Rewrite the text of all the items below, replacing every "Share it" with "Share this" and keeping everything else unchanged. Leave the pictures out of your answer.

═════ The records

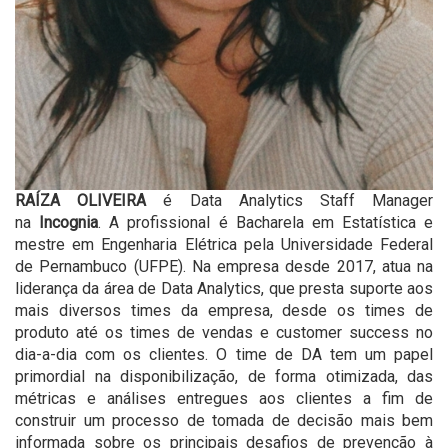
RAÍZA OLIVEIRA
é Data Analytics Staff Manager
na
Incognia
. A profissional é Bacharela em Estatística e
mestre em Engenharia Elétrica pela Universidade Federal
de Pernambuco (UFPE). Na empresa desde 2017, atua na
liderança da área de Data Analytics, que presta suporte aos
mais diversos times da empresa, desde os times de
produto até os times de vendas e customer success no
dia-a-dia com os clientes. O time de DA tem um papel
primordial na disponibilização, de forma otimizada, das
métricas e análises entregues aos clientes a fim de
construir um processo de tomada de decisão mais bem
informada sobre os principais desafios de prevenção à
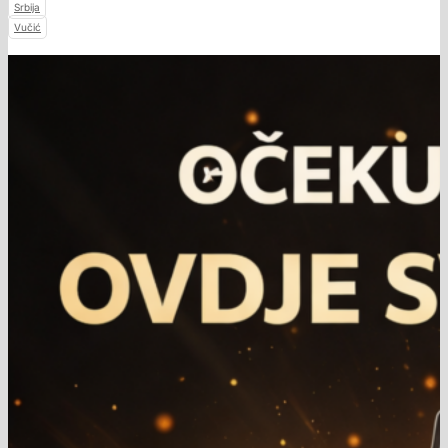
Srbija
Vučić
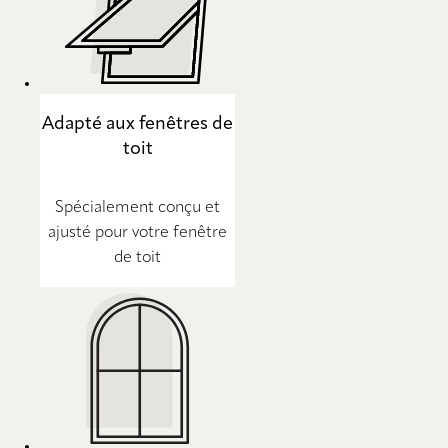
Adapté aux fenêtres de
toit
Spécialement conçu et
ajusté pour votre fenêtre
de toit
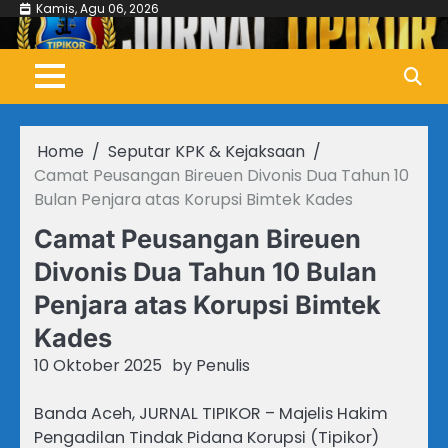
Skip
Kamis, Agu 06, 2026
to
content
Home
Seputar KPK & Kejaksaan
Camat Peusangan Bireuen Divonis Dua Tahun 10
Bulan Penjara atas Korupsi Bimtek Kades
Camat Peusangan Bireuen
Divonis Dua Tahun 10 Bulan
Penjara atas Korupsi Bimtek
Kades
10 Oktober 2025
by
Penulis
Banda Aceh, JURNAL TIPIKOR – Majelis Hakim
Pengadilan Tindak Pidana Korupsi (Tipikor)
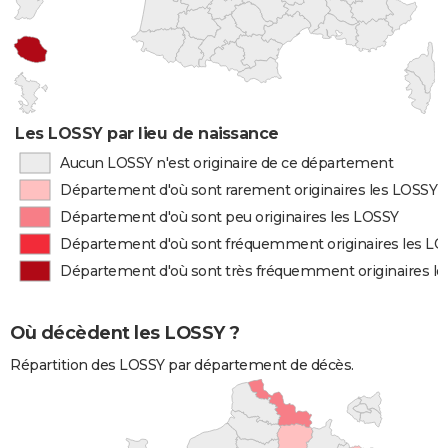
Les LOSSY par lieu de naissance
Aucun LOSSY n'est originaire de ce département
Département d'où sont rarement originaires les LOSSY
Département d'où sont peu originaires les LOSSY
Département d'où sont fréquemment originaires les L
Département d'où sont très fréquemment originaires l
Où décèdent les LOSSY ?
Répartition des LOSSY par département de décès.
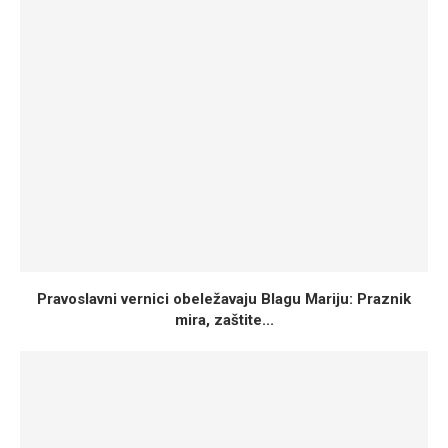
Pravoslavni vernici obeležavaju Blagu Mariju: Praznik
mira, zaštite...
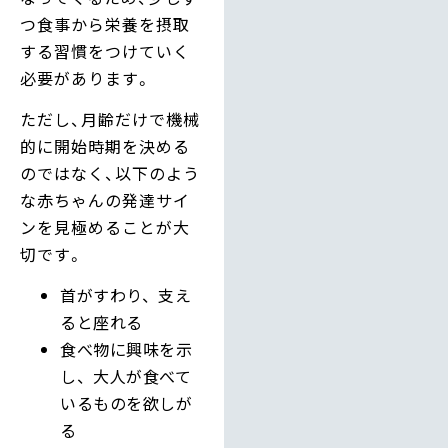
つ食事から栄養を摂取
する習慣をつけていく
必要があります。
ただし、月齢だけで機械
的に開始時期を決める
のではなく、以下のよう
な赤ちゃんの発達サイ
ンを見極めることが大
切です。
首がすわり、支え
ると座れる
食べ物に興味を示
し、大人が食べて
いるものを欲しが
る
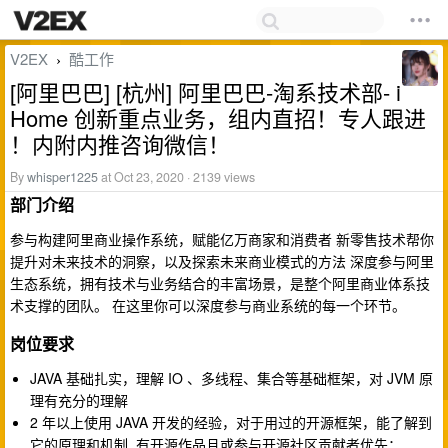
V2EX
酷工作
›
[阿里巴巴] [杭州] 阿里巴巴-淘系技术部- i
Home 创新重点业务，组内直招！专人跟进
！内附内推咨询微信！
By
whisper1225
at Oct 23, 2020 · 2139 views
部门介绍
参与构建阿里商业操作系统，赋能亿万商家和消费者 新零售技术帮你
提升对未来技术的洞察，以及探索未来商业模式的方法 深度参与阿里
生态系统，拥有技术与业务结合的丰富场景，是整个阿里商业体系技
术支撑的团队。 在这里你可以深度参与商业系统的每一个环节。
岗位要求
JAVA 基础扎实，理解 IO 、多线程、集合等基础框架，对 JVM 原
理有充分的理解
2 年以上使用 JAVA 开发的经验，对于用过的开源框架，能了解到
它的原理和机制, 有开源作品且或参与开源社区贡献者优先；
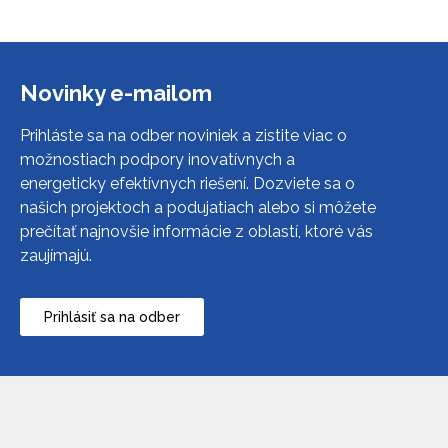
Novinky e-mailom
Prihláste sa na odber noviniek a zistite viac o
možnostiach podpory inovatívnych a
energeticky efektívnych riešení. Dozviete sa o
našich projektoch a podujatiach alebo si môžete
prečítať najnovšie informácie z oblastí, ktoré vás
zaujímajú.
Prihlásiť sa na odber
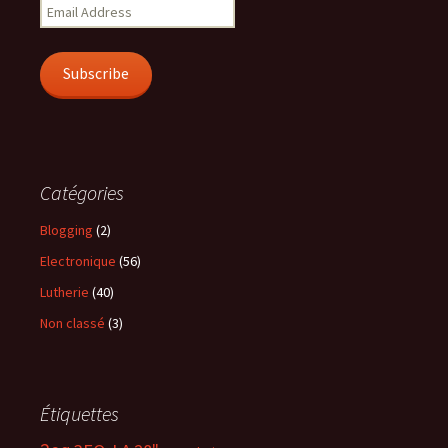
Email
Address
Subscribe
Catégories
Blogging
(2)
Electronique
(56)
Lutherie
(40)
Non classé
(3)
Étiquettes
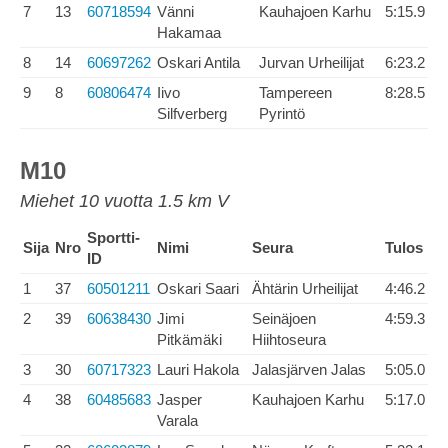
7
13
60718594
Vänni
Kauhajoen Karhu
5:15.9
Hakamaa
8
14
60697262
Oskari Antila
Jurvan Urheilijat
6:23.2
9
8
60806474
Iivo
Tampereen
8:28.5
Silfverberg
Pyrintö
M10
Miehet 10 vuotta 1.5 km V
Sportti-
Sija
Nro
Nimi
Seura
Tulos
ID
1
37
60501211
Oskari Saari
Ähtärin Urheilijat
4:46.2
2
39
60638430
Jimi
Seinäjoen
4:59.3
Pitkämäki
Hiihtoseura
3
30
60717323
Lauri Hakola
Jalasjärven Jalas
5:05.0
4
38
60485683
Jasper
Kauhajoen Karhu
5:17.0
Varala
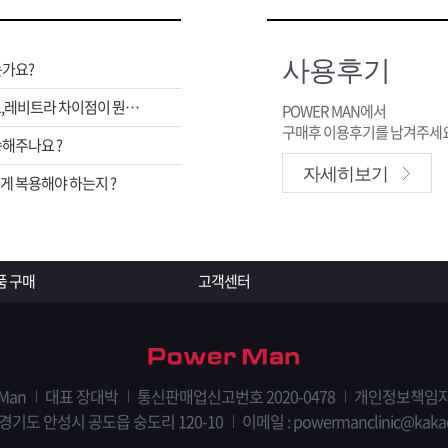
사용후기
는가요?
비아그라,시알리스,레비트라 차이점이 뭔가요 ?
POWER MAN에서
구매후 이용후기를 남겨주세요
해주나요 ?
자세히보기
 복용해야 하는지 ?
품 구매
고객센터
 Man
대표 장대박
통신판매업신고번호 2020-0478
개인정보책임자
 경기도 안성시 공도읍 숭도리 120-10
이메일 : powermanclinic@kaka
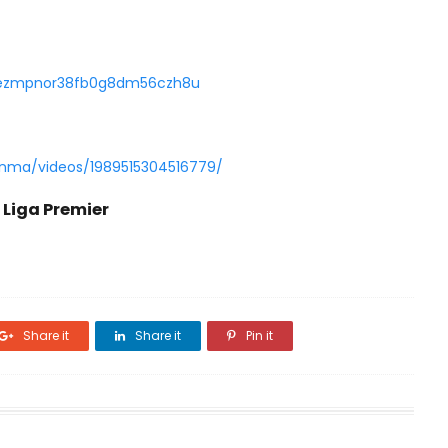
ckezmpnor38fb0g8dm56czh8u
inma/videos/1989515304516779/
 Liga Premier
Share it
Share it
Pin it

══════════

Your solution:
RAÍZA OLIVEIRA
é Data Analytics Staff Manager
na
Incognia
. A profissional é Bacharela em Estatística e
mestre em Engenharia Elétrica pela Universidade Federal
de Pernambuco (UFPE). Na empresa desde 2017, atua na
liderança da área de Data Analytics, que presta suporte aos
mais diversos times da empresa, desde os times de
produto até os times de vendas e customer success no
dia-a-dia com os clientes. O time de DA tem um papel
primordial na disponibilização, de forma otimizada, das
métricas e análises entregues aos clientes a fim de
construir um processo de tomada de decisão mais bem
informada sobre os principais desafios de prevenção à
Srbija
Vučić
Adapté aux fenêtres de
toit
Spécialement conçu et
ajusté pour votre fenêtre
de toit
Skip
Kamis, Agu 06, 2026
to
content
Home
Seputar KPK & Kejaksaan
Camat Peusangan Bireuen Divonis Dua Tahun 10
Bulan Penjara atas Korupsi Bimtek Kades
Camat Peusangan Bireuen
Divonis Dua Tahun 10 Bulan
Penjara atas Korupsi Bimtek
Kades
10 Oktober 2025
by
Penulis
Banda Aceh, JURNAL TIPIKOR – Majelis Hakim
Pengadilan Tindak Pidana Korupsi (Tipikor)
Les LOSSY par lieu de naissance
Aucun LOSSY n'est originaire de ce département
Département d'où sont rarement originaires les LOSSY
Département d'où sont peu originaires les LOSSY
Département d'où sont fréquemment originaires les L
Département d'où sont très fréquemment originaires l
Où décèdent les LOSSY ?
Répartition des LOSSY par département de décès.
Pravoslavni vernici obeležavaju Blagu Mariju: Praznik
mira, zaštite...
つ食事から栄養を摂取
する習慣をつけていく
必要があります。
ただし、月齢だけで機械
的に開始時期を決める
のではなく、以下のよう
な赤ちゃんの発達サイ
ンを見極めることが大
切です。
首がすわり、支え
ると座れる
食べ物に興味を示
し、大人が食べて
いるものを欲しが
る
V2EX
酷工作
›
[阿里巴巴] [杭州] 阿里巴巴-淘系技术部- i
Home 创新重点业务，组内直招！专人跟进
！内附内推咨询微信！
By
whisper1225
at Oct 23, 2020 · 2139 views
部门介绍
参与构建阿里商业操作系统，赋能亿万商家和消费者 新零售技术帮你
提升对未来技术的洞察，以及探索未来商业模式的方法 深度参与阿里
生态系统，拥有技术与业务结合的丰富场景，是整个阿里商业体系技
术支撑的团队。 在这里你可以深度参与商业系统的每一个环节。
岗位要求
JAVA 基础扎实，理解 IO 、多线程、集合等基础框架，对 JVM 原
理有充分的理解
2 年以上使用 JAVA 开发的经验，对于用过的开源框架，能了解到
它的原理和机制, 有开源作品且或参与开源社区贡献者优先；
Novinky e-mailom
Prihláste sa na odber noviniek a zistite viac o
možnostiach podpory inovatívnych a
energeticky efektívnych riešení. Dozviete sa o
našich projektoch a podujatiach alebo si môžete
prečítať najnovšie informácie z oblastí, ktoré vás
zaujímajú.
Prihlásiť sa na odber
Email
Address
Subscribe
Catégories
Blogging
(2)
Electronique
(56)
Lutherie
(40)
Non classé
(3)
Étiquettes
7
13
60718594
Vänni
Kauhajoen Karhu
5:15.9
Hakamaa
8
14
60697262
Oskari Antila
Jurvan Urheilijat
6:23.2
9
8
60806474
Iivo
Tampereen
8:28.5
Silfverberg
Pyrintö
M10
Miehet 10 vuotta 1.5 km V
Sportti-
Sija
Nro
Nimi
Seura
Tulos
ID
1
37
60501211
Oskari Saari
Ähtärin Urheilijat
4:46.2
2
39
60638430
Jimi
Seinäjoen
4:59.3
Pitkämäki
Hiihtoseura
3
30
60717323
Lauri Hakola
Jalasjärven Jalas
5:05.0
4
38
60485683
Jasper
Kauhajoen Karhu
5:17.0
Varala
사용후기
는가요?
비아그라,시알리스,레비트라 차이점이 뭔가요 ?
POWER MAN에서
구매후 이용후기를 남겨주세요
해주나요 ?
자세히보기
 복용해야 하는지 ?
품 구매
고객센터
 Man
대표 장대박
통신판매업신고번호 2020-0478
개인정보책임자
 경기도 안성시 공도읍 숭도리 120-10
이메일 : powermanclinic@kaka
ckezmpnor38fb0g8dm56czh8u
inma/videos/1989515304516779/
 Liga Premier
Share this
Share this
Pin it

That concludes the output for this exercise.